While those major markets surge anew since 2022's interest rate setbacks, UK indexes are still in negative territory for the past 12 months - and also for 2024 to date.
The valuation discount of the FTSE All-Share index (.FTAS)
, opens new tab versus MSCI's World index (.MIWO00000PUS)
, opens new tab is now at a record near 40%, and UK weightings in that World index have more than halved to just 4% over the past 15 years.
It may be 'cheap' of course - but investment flows are streaming in the other direction."EXISTENTIAL CRISIS"
Numbers released by the Invest Association on Thursday show the scale of what's happening.
UK savers took 24.3 billion pounds out of all funds in 2023 - the second consecutive year of net withdrawals and the only two such years ever recorded. The relative attraction of higher interest rates in cash savings accounts was partly to blame.
But the really alarming bit is a record 14 billion pound exit from UK equity funds - the eighth straight negative year since the Brexit vote in 2016, outstripping a dire 2022 outcome and continuing a bleed that long precedes the recent rise in interest rates.

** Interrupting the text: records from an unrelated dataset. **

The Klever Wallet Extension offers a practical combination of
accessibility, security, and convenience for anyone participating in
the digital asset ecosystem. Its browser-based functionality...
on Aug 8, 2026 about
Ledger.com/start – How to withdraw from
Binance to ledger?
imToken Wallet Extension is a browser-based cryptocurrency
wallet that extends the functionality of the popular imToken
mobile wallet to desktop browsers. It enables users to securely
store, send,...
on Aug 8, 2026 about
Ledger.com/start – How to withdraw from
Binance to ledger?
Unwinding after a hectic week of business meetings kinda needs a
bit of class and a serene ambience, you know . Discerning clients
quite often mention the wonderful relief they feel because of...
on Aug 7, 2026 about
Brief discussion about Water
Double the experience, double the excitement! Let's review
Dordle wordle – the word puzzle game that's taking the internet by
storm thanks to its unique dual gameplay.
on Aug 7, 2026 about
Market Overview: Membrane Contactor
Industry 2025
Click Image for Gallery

While there was some switching to money market and fixed income funds last year, index tracking funds also saw a healthy 13.8 billion of inflows.

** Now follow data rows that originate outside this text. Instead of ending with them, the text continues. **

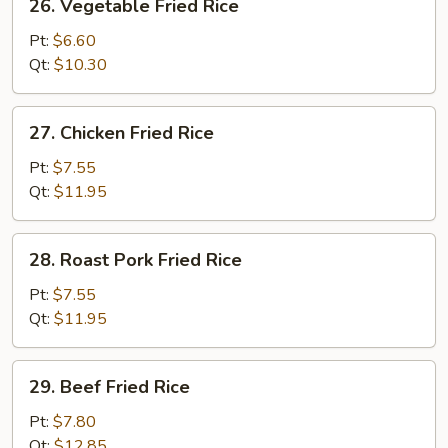
26. Vegetable Fried Rice
Vegetable
Fried
Pt:
$6.60
Rice
Qt:
$10.30
27.
27. Chicken Fried Rice
Chicken
Fried
Pt:
$7.55
Rice
Qt:
$11.95
28.
28. Roast Pork Fried Rice
Roast
Pork
Pt:
$7.55
Fried
Qt:
$11.95
Rice
29.
29. Beef Fried Rice
Beef
Fried
Pt:
$7.80
Rice
Qt:
$12.85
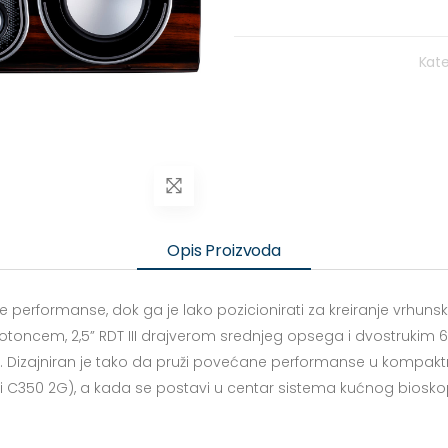
Kate
Opis Proizvoda
 performanse, dok ga je lako pozicionirati za kreiranje vrhun
kotoncem, 2,5” RDT III drajverom srednjeg opsega i dvostrukim 6”
 Dizajniran je tako da pruži povećane performanse u kompakt
 C350 2G), a kada se postavi u centar sistema kućnog biosko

It's the whopping 38 billion pound record outflow from actively-managed UK funds that's particularly stark.
And it didn't end last year. Net retail and institutional fund sales of the 1.42 trillion pound industry were both negative at more than a billion pounds each again for January.

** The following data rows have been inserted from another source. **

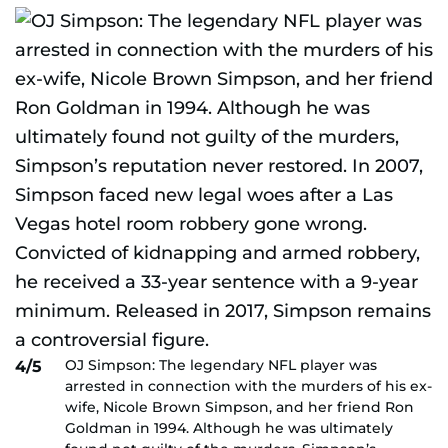
OJ Simpson: The legendary NFL player was
4/5
arrested in connection with the murders of his ex-
wife, Nicole Brown Simpson, and her friend Ron
Goldman in 1994. Although he was ultimately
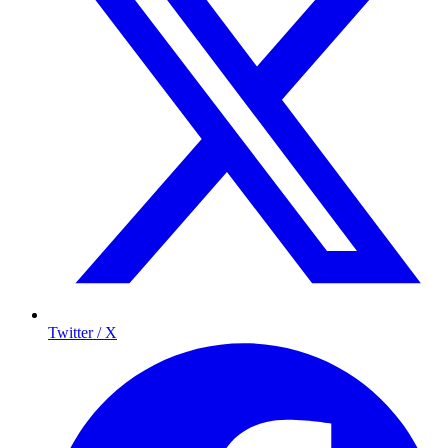
Twitter / X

"The UK funds industry is going through a dark age," said Laith Khalaf, AJ Bell's head of investment analysis, commenting on the IA figures. "The scale of these withdrawals is absolutely unprecedented."
"This doesn't augur well for confidence in the UK stock market, which is leaking members and performance to overseas competitors," he said, adding that it was an "existential crisis" for UK active funds, where less than a third have outperformed passive equivalents over the past 10 years.
That "crisis" partly reflects worldwide changes in asset management trends toward passive, process-driven and more global strategies - and an exit of many 'star' fund managers from the UK scene. Rising annuity sales, which jumped 46% last year, may also have taken from those seeking UK equities in pension pots.
But there's a clear unwinding of 'home bias' among British investors too, Khalaf noted, showing the share of UK equities in the average balance fund has almost halved since 2009 to just 27% while U.S. equity holdings more than trebled to 39%.
The mere 4% weighting of UK equity in the MSCI World could spell much further reductions ahead if the global index tracking boom continues.
And to the extent that higher interest rates may have exaggerated the issue over the past couple of years, hopes for rate cuts ahead seem unlikely to give the UK much of an advantage over anywhere else this year.
The Bank of England is currently expected to start cutting rates later than its U.S. or euro zone counterparts, around August at current pricing, and also deliver fewer cuts over the course of the year.
Tweaking ISA rules won't do any harm of course, but may just be a cotton wool ball to soak up a flood. -
• #4149
Yeah, I don't see much point to invest in the UK economy, most profit will be probably extracted
by multinationals anyway and the domestic market has decades of decline ahead of it. -
• #4150
I've been rejigging my pension - to bin the UK tracker funds based on the above! I'll switch to a global tracker - a few years too late, but probably better than never.
Is it OK to just put everything in one fund, eg HSBC FTSE All-World Index, which Monervator reckons is the best / cheapest one, or is it a thing to split it between a few, in case HSBC goes under?
Anyone got a SIPP platform they like? At the end of the tax year I usually put excess savings into my work pension as a lump sum, but work moved us to Scottish Windows this year and they don’t seem to allow that.
My ISA is with iWeb but the £90 fee seems high for the smaller amounts I’ll be adding.